El 12 de marzo se cumplieron seis años de la muerte de Rodolfo González, mi papá. Se suicidó en El Helicoide diez meses después del allanamiento de su casa en Macaracuay y su detención arbitraria por la denuncia anónima de un patriota cooperante. Cuando murió aún no había comenzado el juicio por los delitos que se le imputaban y sigue sin empezar hoy, seis años más tarde. En teoría, mi mamá (a quien también detuvieron las primeras cuarenta y ocho horas) sigue con un proceso penal abierto, pero no han vuelto a convocar una audiencia desde fines de 2017. Esa incertidumbre sigue pesando sobre ella y sobre muchos otros venezolanos detenidos por motivos políticos durante las protestas de 2014, 2017 y 2019.
En medio de esta vorágine de noticias que sacude al país casi a diario, la mayoría de los que fueron detenidos políticos y sus familias pasan al olvido, salvo por las campañas de organizaciones de derechos humanos o de sus familiares. Sobre los que han sido liberados sabemos poco: son grandes incógnitas cuántos siguen con medidas cautelares, cuántos juicios se iniciaron, cuántos forman parte del enorme contingente de refugiados que recorre América del Sur y cuántos siguen en el limbo como mi mamá. Pese a ello, “los presos políticos” como concepto abstracto son parte importante del discurso político. Se convoca a marchar o a no votar en su nombre. Proponer diálogo entre los actores políticos se entiende como una traición a estas víctimas.

▸ Datos proporcionados
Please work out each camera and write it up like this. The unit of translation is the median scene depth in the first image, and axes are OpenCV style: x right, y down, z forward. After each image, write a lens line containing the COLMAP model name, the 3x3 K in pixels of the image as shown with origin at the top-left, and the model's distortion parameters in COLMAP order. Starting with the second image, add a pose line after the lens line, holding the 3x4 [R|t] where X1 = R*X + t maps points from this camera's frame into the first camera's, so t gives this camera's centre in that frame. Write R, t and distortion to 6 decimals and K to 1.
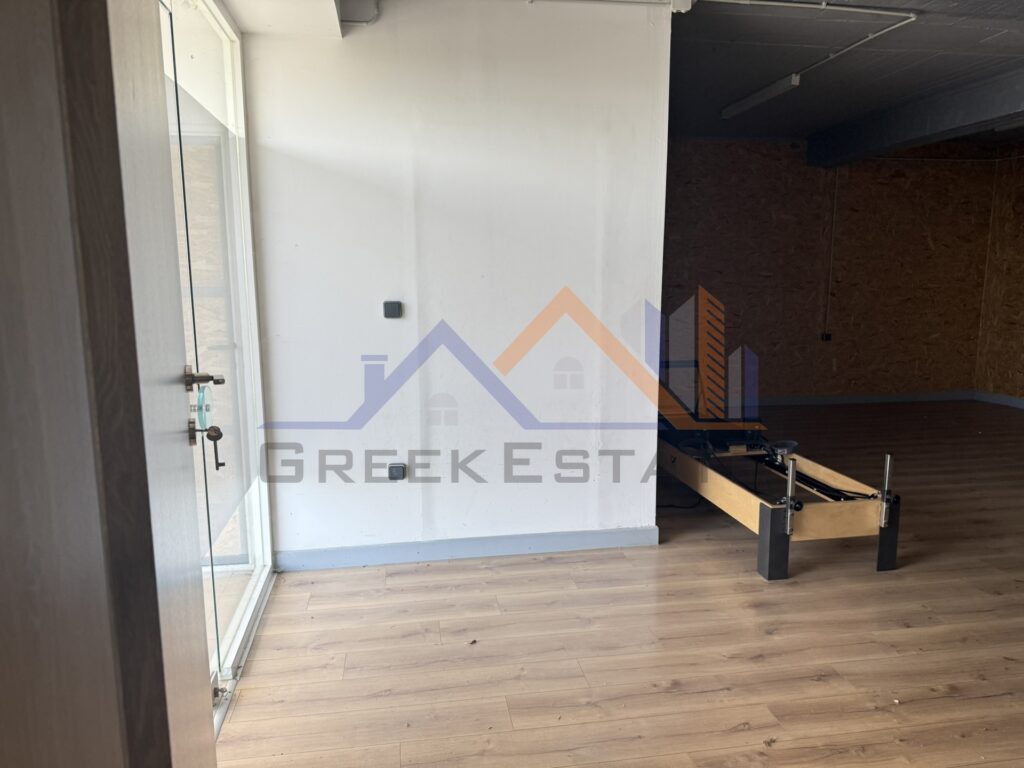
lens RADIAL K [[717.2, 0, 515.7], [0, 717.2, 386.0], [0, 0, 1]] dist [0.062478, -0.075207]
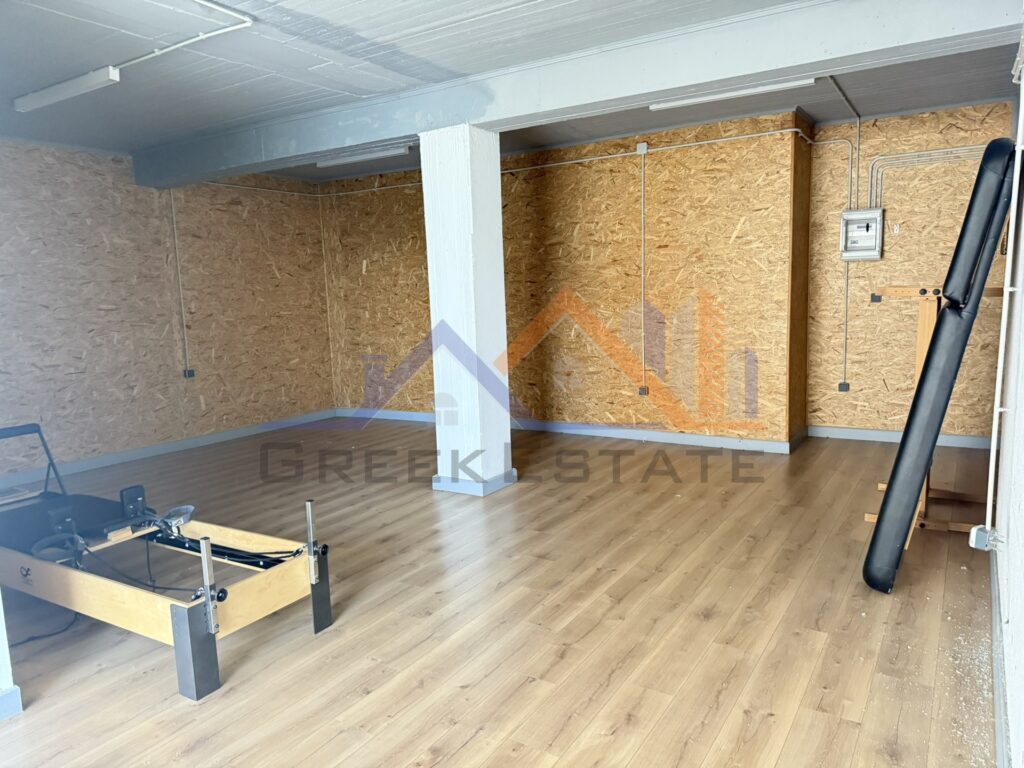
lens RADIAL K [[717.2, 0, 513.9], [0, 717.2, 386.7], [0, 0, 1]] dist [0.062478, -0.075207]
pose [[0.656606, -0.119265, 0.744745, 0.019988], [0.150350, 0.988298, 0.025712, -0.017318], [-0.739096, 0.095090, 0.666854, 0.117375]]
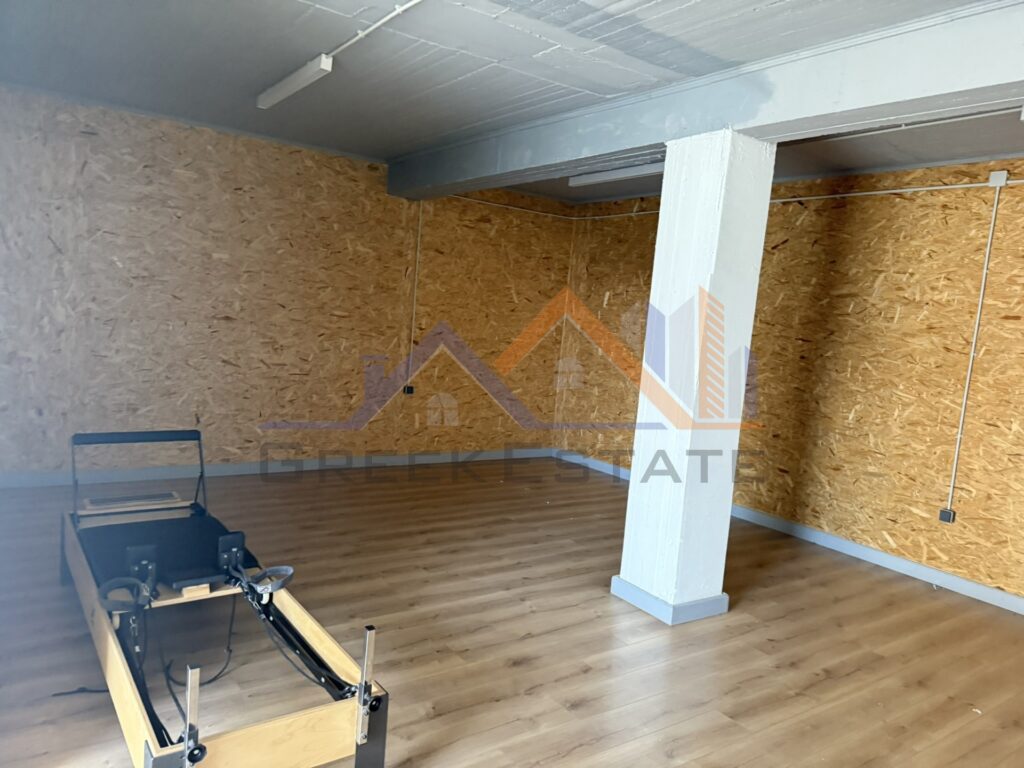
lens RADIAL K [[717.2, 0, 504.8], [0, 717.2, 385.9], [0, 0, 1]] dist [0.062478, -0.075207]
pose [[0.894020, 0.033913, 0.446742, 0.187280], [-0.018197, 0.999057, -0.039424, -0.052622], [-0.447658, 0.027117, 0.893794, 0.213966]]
==
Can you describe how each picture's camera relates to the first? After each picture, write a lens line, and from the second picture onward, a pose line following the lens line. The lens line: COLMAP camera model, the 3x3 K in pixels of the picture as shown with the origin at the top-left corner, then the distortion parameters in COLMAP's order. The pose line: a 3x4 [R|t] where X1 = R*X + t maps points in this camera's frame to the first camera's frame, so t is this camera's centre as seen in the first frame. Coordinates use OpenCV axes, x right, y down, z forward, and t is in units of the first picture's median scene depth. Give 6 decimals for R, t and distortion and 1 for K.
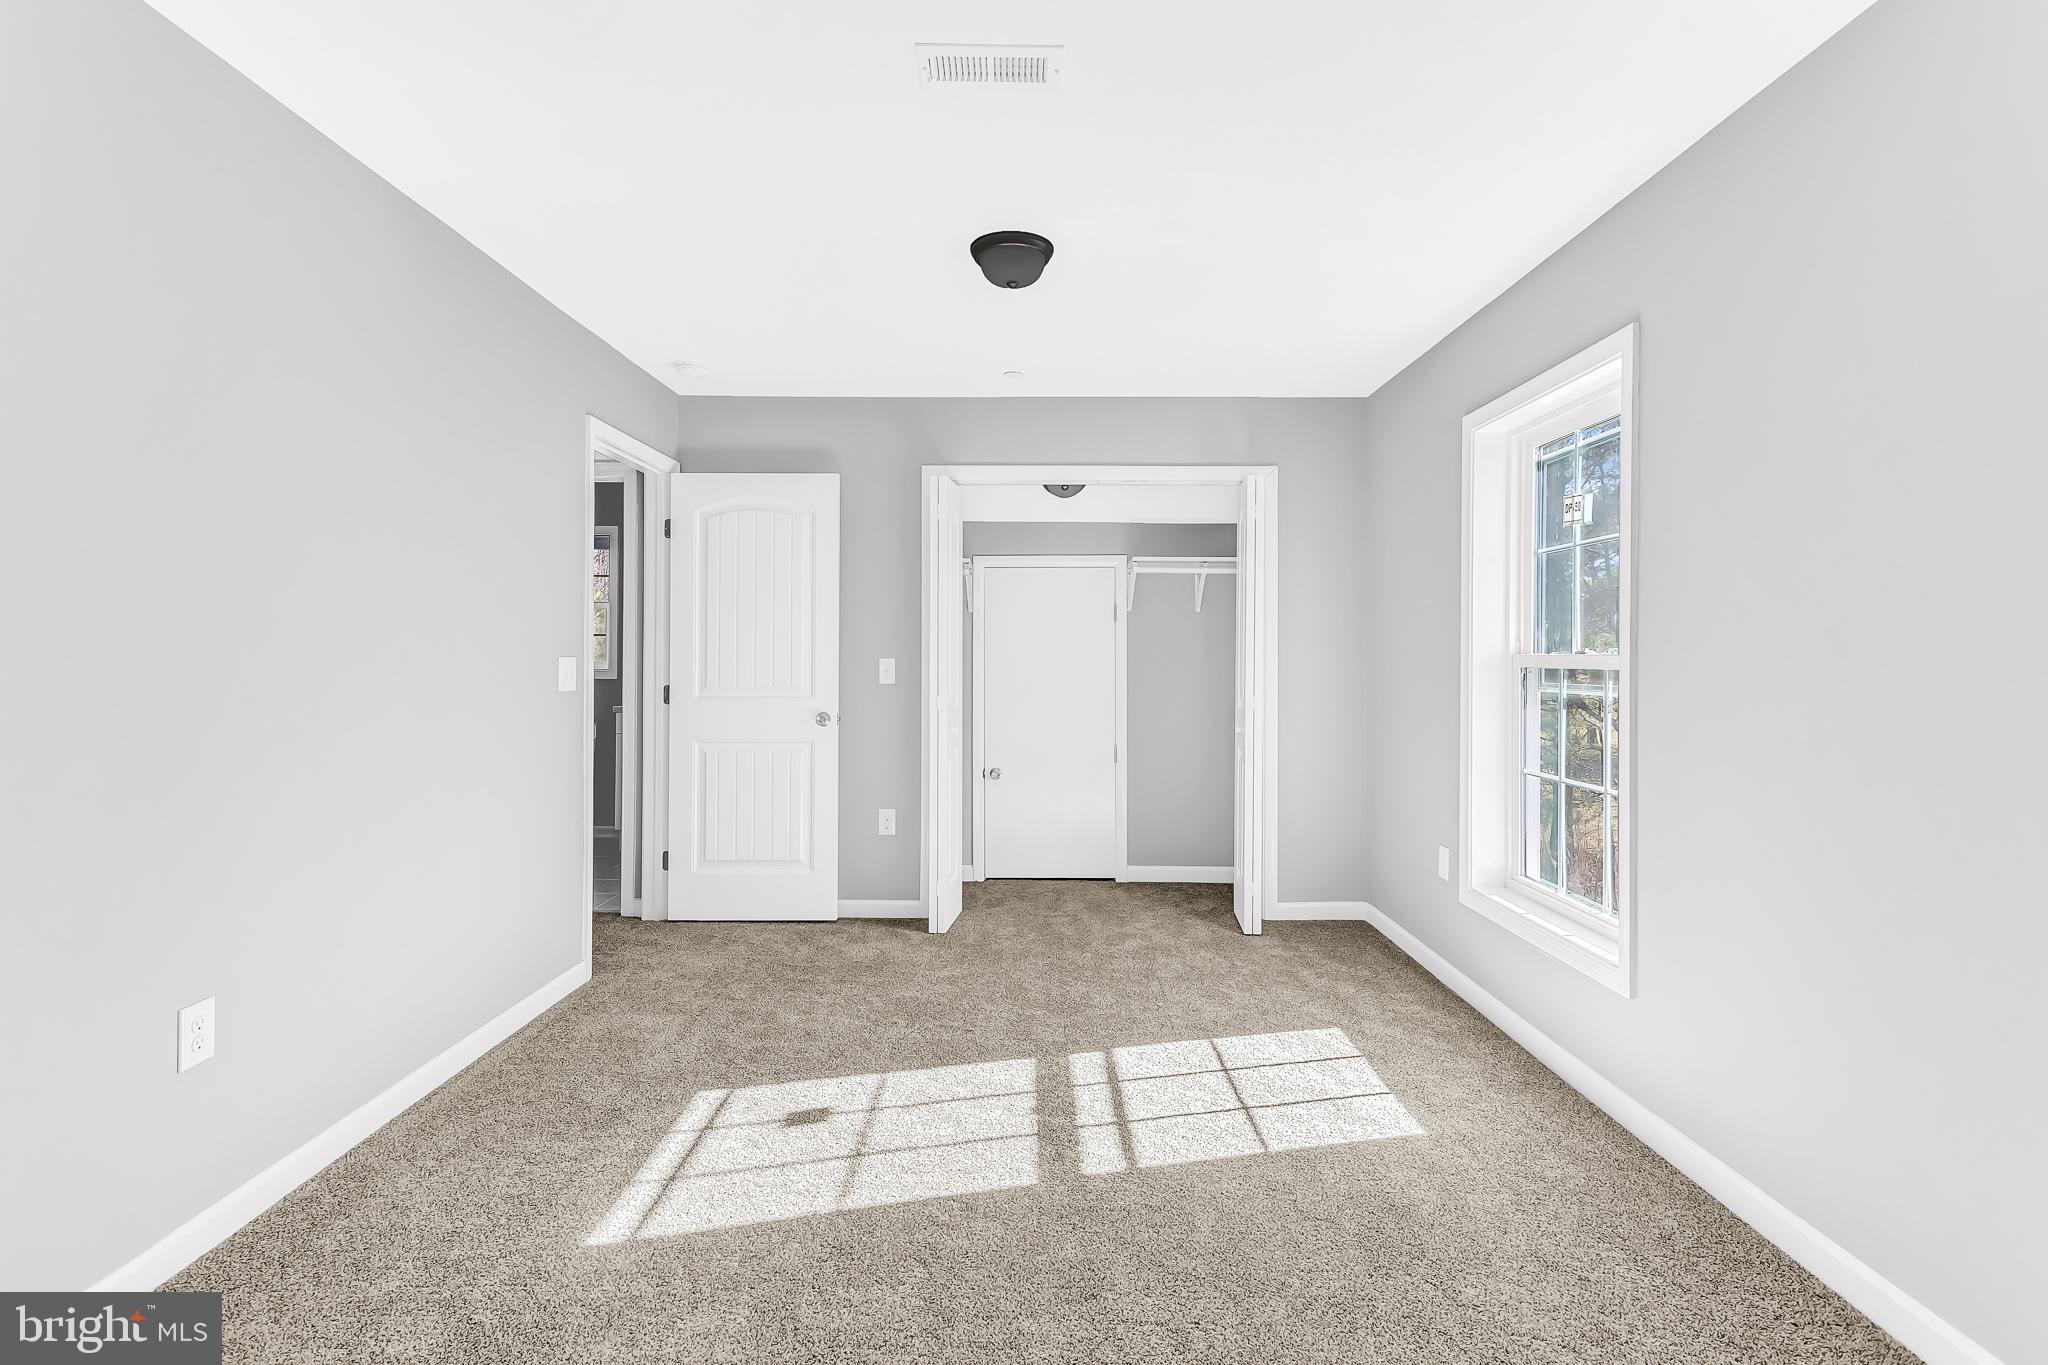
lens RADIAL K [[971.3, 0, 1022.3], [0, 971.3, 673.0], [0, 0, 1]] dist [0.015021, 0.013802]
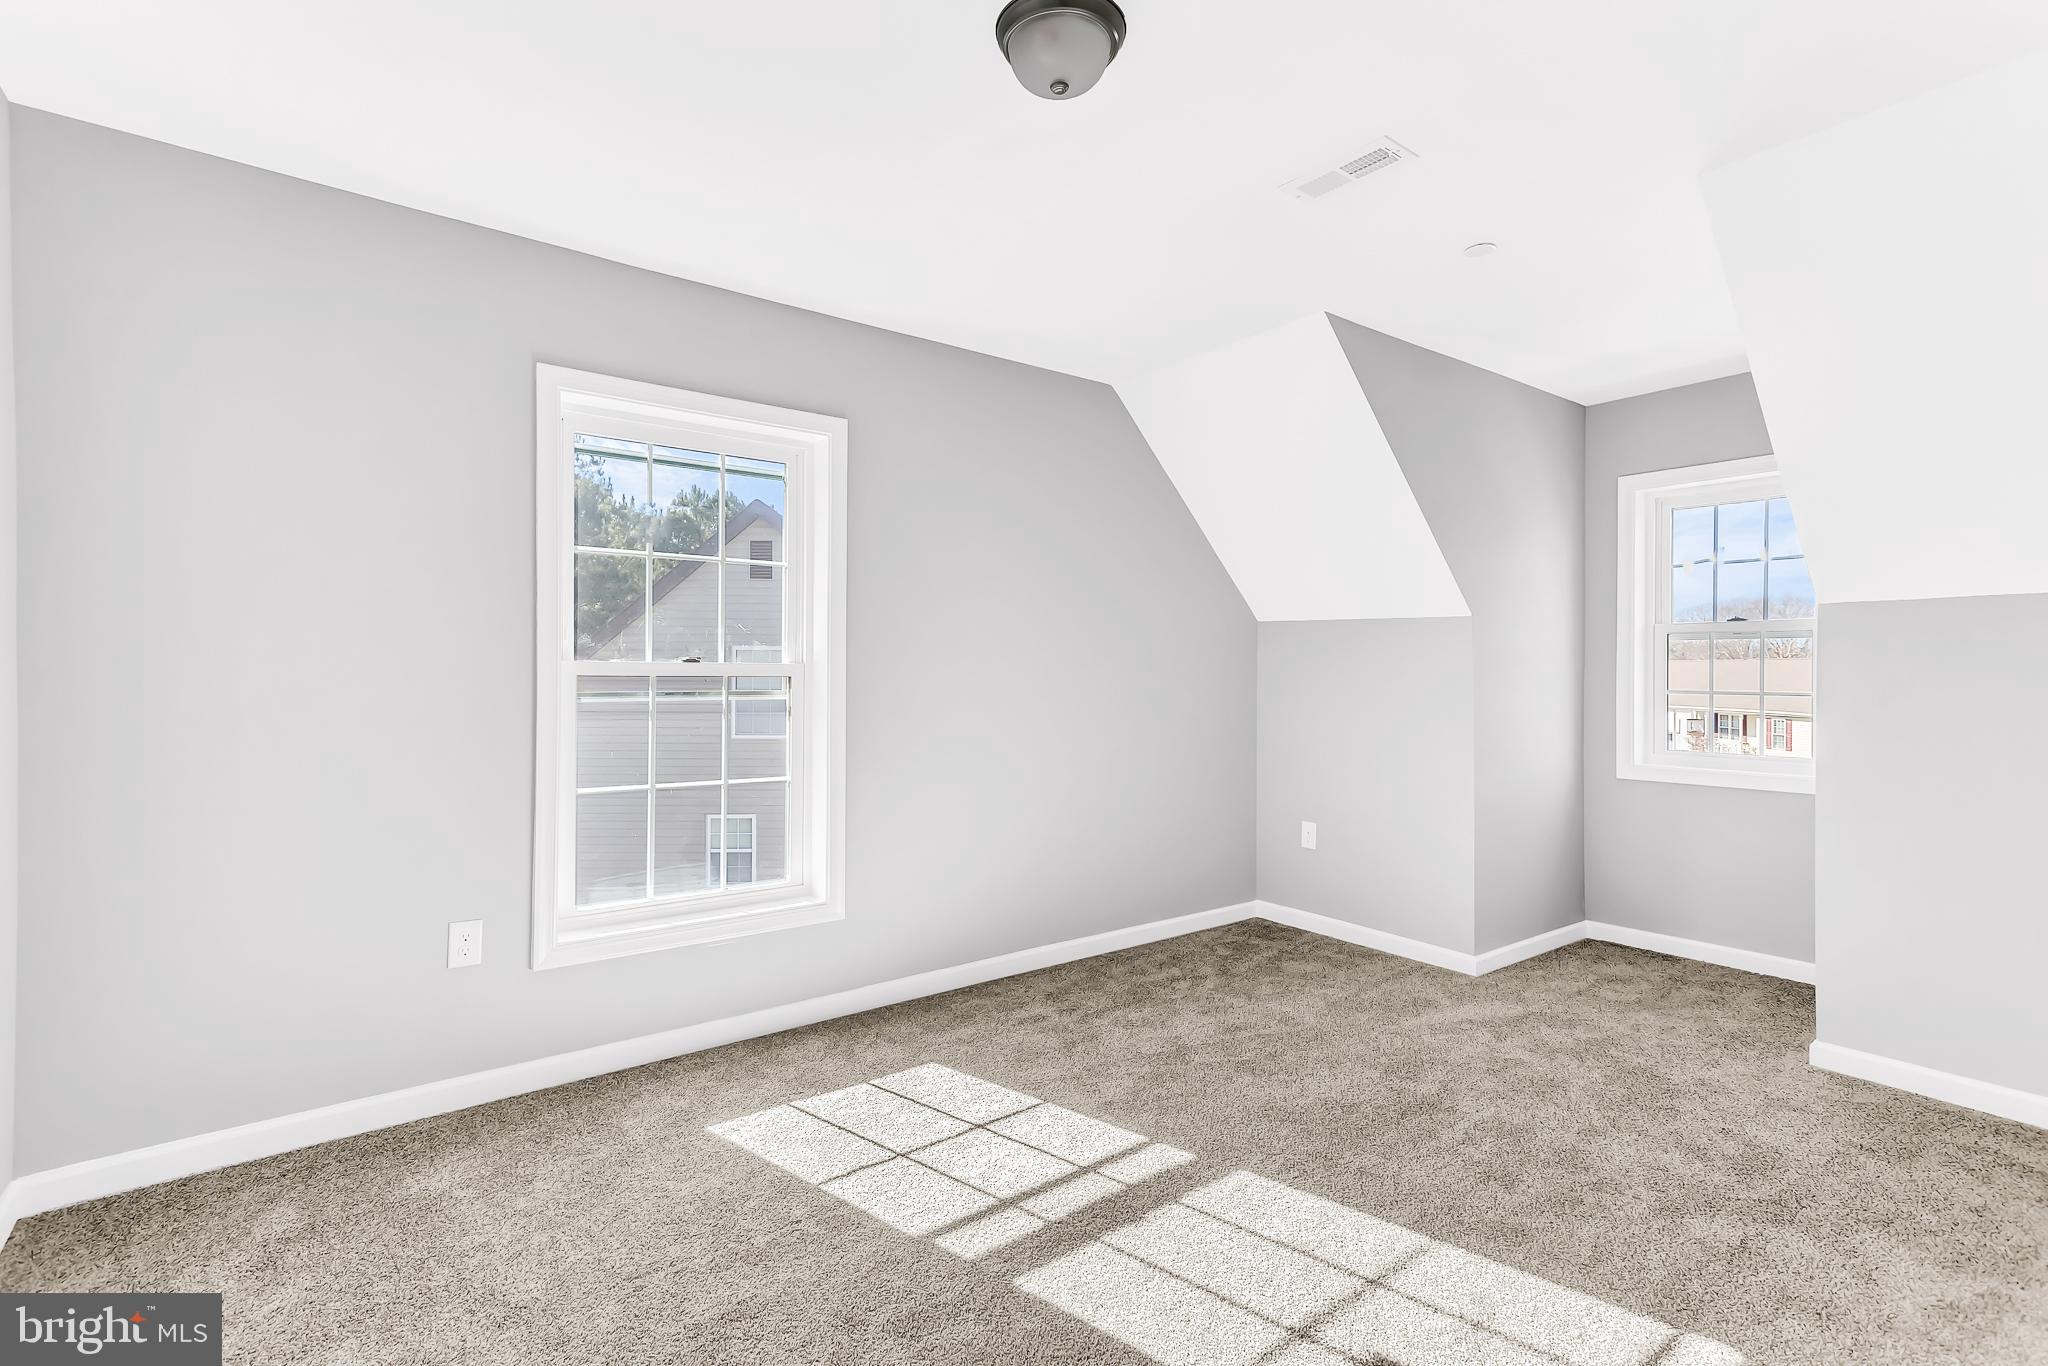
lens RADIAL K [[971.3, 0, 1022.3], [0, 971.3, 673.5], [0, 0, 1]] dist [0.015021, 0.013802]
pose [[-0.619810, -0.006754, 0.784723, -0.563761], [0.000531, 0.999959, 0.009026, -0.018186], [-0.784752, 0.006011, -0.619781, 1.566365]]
* * *
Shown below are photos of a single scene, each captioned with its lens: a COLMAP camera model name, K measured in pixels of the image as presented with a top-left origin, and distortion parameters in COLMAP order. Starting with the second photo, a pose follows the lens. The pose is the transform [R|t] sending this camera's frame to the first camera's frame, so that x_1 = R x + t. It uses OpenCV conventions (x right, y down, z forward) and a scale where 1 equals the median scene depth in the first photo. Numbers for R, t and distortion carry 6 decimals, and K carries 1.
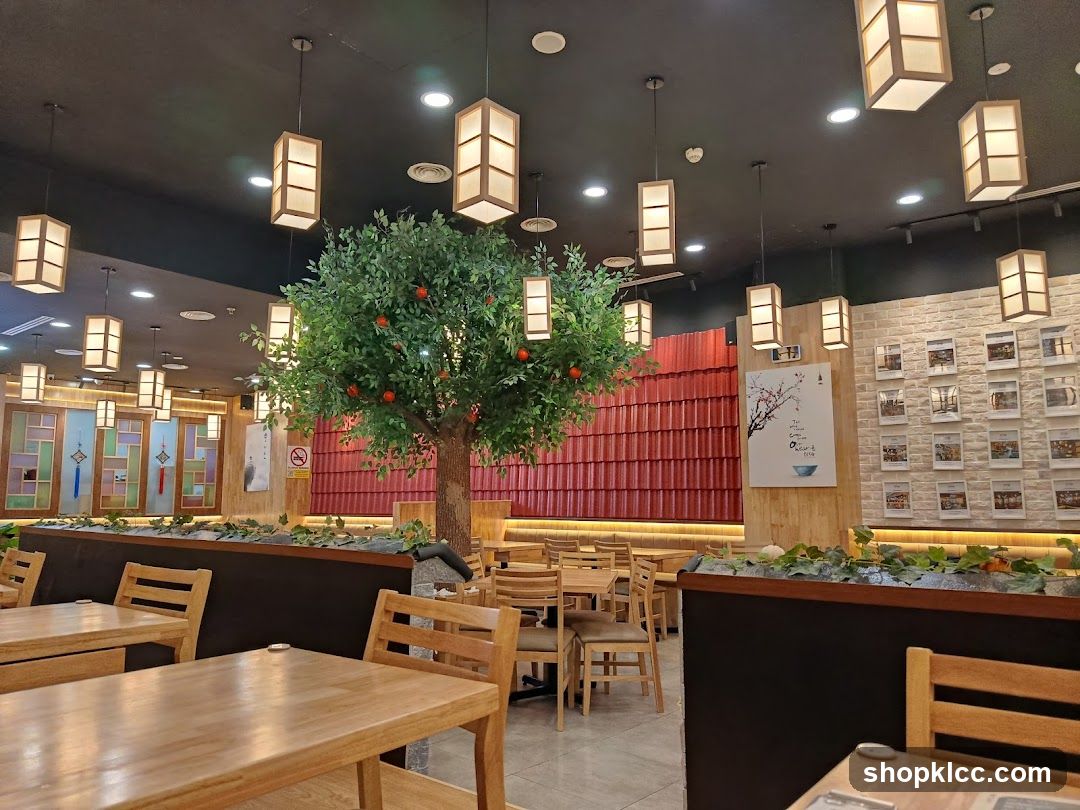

▸ Tu tarea
Reproduce palabra por palabra, por favor, la parte del fragmento sobre los presos políticos que abre con las palabras que contienen "En medio de" y cierra con "a estas víctimas.".

▸ Respuesta del ejercicio
En medio de esta vorágine de noticias que sacude al país casi a diario, la mayoría de los que fueron detenidos políticos y sus familias pasan al olvido, salvo por las campañas de organizaciones de derechos humanos o de sus familiares. Sobre los que han sido liberados sabemos poco: son grandes incógnitas cuántos siguen con medidas cautelares, cuántos juicios se iniciaron, cuántos forman parte del enorme contingente de refugiados que recorre América del Sur y cuántos siguen en el limbo como mi mamá. Pese a ello, “los presos políticos” como concepto abstracto son parte importante del discurso político. Se convoca a marchar o a no votar en su nombre. Proponer diálogo entre los actores políticos se entiende como una traición a estas víctimas.